The families of two missing American citizens — one of them from Waukesha — are asking the U.S. government to assist authorities in Panama in searching for their relatives after a plane crash off the coast of the Central American country last week.
Deb Velleman, 70, of Waukesha and Sue Borries, 57, of Illinois have been missing since the crash occurred Jan. 3, according to a Jan. 9 statement from the families posted on bringdebraandsuehome.com and on the Facebook account of Jake Velleman, Deb's son.
Jake Velleman posted on Facebook last week that his parents and "three of their dear friends" were on the plane and that it had suffered an engine failure and crashed the afternoon of Jan. 3. Velleman said his father, Anthony, and two others had been rescued. Velleman also said his father was being treated for non-life threatening injuries at Hospital Nacional in Panama City and that his father was scheduled Jan. 7 to undergo the first of at least two surgeries to repair fractures.
A media contact for the Velleman family, Albert Lewitinn, said that Velleman's husband, Anthony, had successful spinal surgery the evening of Jan. 10 and "is on the mend."
"The plan is to Med-evac him to Wisconsin this week, probably Thursday," said Lewitinn in an email to a reporter.
The family's Jan. 9 statement said the Panamanian government has formally asked the United States for help in the search, but so far, the U.S. government has yet to respond. It also said the families of both missing women are in Panama "anxiously awaiting news".
The statement also said Panamanian authorities have been conducting a round-the-clock air, sea and land search and are aware of the aircraft's last-known coordinates — but need help locating the wrecked aircraft.
"Both the Borries family — U.S. military veterans among them — and the Velleman family urge their government to lend the personnel and equipment realistically required to bring these Americans home," the statement said.
Lewitinn said staff from both Senator Tammy Baldwin's office and Representative Scott Fitzgerald's office have reached out to Jake Velleman, who is still in Panama, on the morning of Jan. 11.
"They are pledging to get involved, but I’m awaiting to hear about what that precisely means," Lewitinn said.
One of Baldwin's aides said in an email Tuesday her office had reached out to the embassy in Panama and provided some additional details of the search effort.
John Kraus also said Baldwin had sent a letter to the Coast Guard.
Baldwin wrote in the letter that it was her understanding that the U.S. Department of State and U.S. Coast Guard have been collaborating with the Panamanian government to coordinate efforts in completing the search. She also said in her letter that "per the attached communication from the U.S. Department of State, the U.S. Coast Guard is working alongside the National Transportation Safety Board to obtain appropriate search and rescue equipment."
"The safety of U.S. citizens abroad is of critical importance to me and I would value you noting my interest in this matter and keeping me informed of the efforts underway to ensure that Ms. Velleman is found. Please keep my office advised as to the status of this critical situation, and any information that may be shared at this time regarding the efforts undertaken by the U.S. Coast Guard, State Department, NTSB, or other interagency partners will be greatly appreciated," Baldwin said.
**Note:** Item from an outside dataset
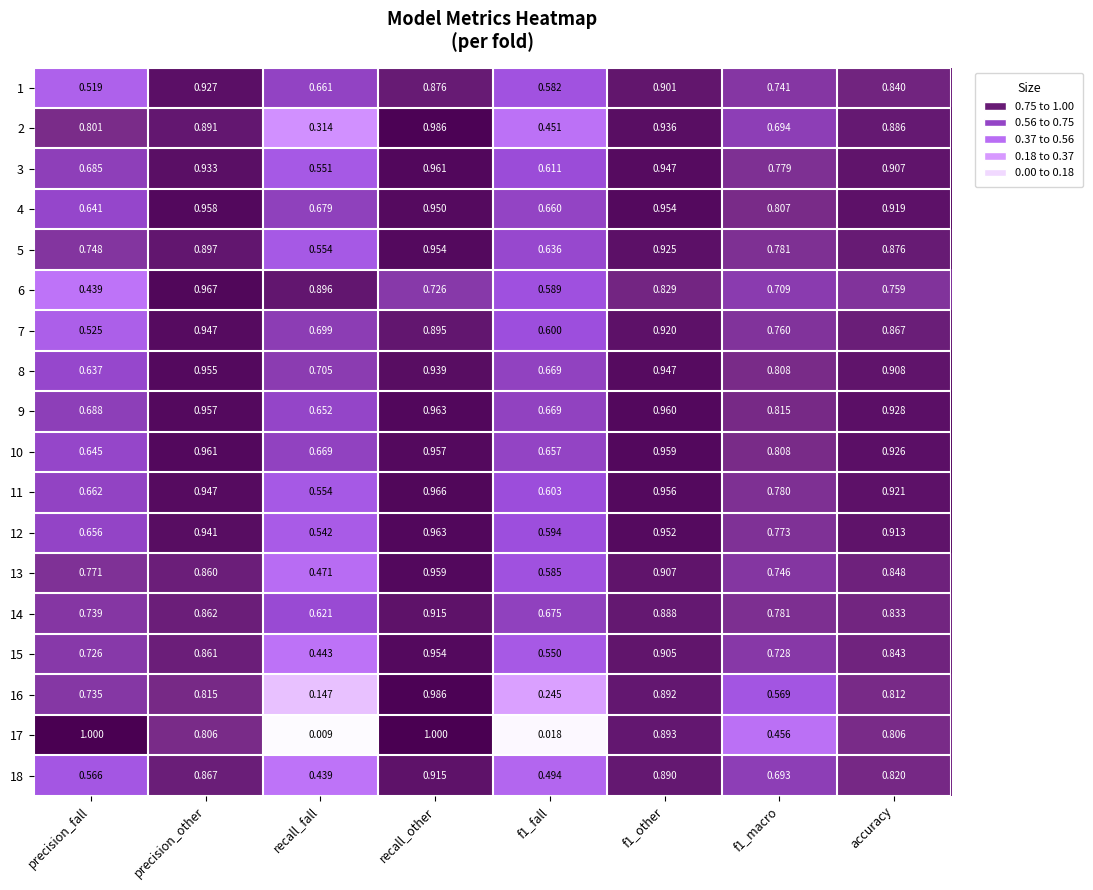

What is the total value across all series at recall_fall?

9.6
Kelli Liegel, a press secretary for Fitzgerald's office, said in an email that his office doesn't comment on ongoing casework.
Lewitinn said on the evening of Jan. 10, the Vellemans received an email from the U.S. Embassy saying the U.S. Department of Defense and the U.S. Coast Guard reviewed the request (for assistance) "but did not have assets to deploy."
In response, Lewitinn said the family released a statement Jan. 10 saying it did not accept the embassy's response.
"Just last week, the US Charge located in Panama informed us that this is NOT a complex deep sea operation due to the location being in relatively shallow waters and close to the coast. This is a search and recovery of an airplane, more importantly and with utmost priority, recovering two U.S. Citizens," the statement said.
"The only acceptable outcome is that our loved ones are found and recovered so that our families can begin the long and difficult grieving process. Until our loved ones are recovered and brought home that cannot occur. It is the United States Government’s duty to provide much needed assistance in accomplishing this."
Missing Waukesha woman worked as a teacher for 40 years
Lewitinn said the Vellemans were originally from Appleton and moved to Waukesha, where Debra Velleman worked as a public school teacher for 40 years. The Vellemans' second home was in Panama, and the couple were spending the winter there. They lived in a community of expats and snowbirds in the area of Chame, Panama.
One of the Vellemans' friends was the owner of a bed and breakfast on Isla Contadora, off the coast of Panama, and would bring people back and forth to the island on his small plane. The Vellemans were at the bed and breakfast celebrating New Years' weekend, Lewittinn said.
On Jan. 3, the Vellemans were heading back from their weekend on the island when the plane, piloted by the bed and breakfast owner, crashed.
Jake Velleman also said in his Facebook post last week that he wanted to express his appreciation for the support his family has received.
"The love and support from the people who have touched our lives — and whose lives have been touched by my parents — is deeply meaningful to us during this devastating time," Velleman said.
This story will be updated as more information becomes available.